When you pay us retainer you are really just giving us money to hold on to for you “in trust”.  We deposit that retainer money into a trust account which we cannot use (because it is still your money), except to pay our bill or to pay third parties with your explicit instructions.

For family law matters, every month we will send you an invoice showing the work we have done with an explanation and the associated fee for that work.  We will pay the invoice with the money we are holding for you in trust.  It’s our way of making sure the bill is paid.

If you have any questions about your bill when you receive it please do not be afraid to ask us about it.  We want you to see the value you receive for your money and it is important to us that you understand your account.

What if I can’t afford the retainer?

We offer a number of options that allow our clients to work with us without having to come up with a large retainer at the outset.  These include:

Our services are for everyone.  Please give us a call to discuss the best way we can help you.

I’m dealing with a “narcissist” can you help?

Yes.  We don’t diagnose (because we are lawyers) and we don’t judge.  We can help.  Our lawyers have practiced in family law for many, many years and our experience, along with our continuing legal education, has equipped us with strategies to help us work with people with varying degrees of mental health.  We also have access to family professionals who can also assist as needed.
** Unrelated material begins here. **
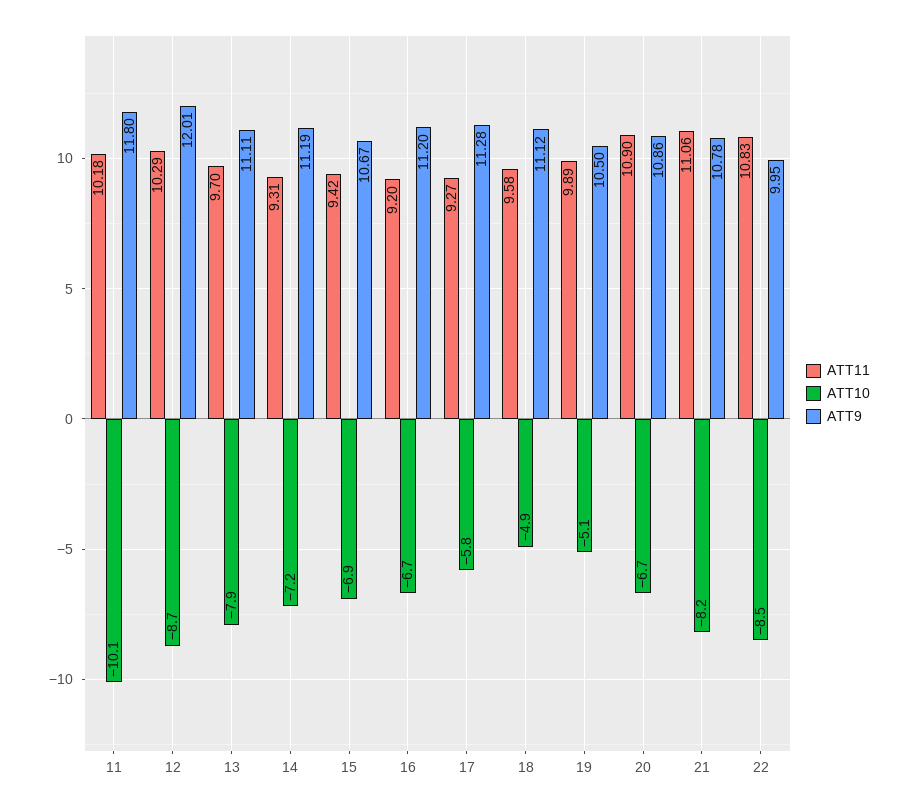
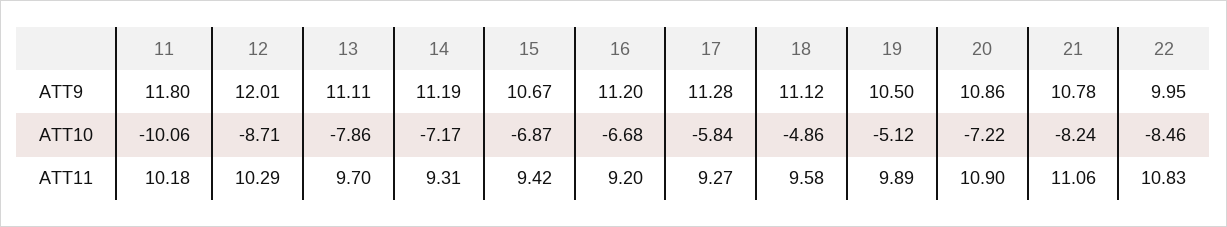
ATT10, 20: -6.7 -> -7.22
Do you have experience in situations involving Intimate Partner Violence?

We do, yes, and we require our lawyers to receive continuing training in this area.  We believe it is imperative for all professionals working in family law to receive regular training in intimate partner violence.

Do you have experience working with people who suffer from addiction?

Yes and, again, we don’t diagnose and we don’t judge.  We work with parties and other family professionals as needed to help families achieve the best possible outcome, understanding the ways in which addiction to alcohol or drugs can affect the family as a whole and the options available for resolution.